DIRECTIONS >> In the records below, find the line containing "sans-serif; color:#1d1d1d; overflow:hidden;"; copy exactly that line and all lines after it to the end, and nothing else.

====

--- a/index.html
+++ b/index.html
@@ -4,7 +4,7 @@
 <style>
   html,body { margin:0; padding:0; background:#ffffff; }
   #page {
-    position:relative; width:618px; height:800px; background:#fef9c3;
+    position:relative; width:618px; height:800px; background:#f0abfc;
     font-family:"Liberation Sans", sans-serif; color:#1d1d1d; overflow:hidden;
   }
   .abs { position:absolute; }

====

RESULT OF THIS TASK >>
     font-family:"Liberation Sans", sans-serif; color:#1d1d1d; overflow:hidden;
   }
   .abs { position:absolute; }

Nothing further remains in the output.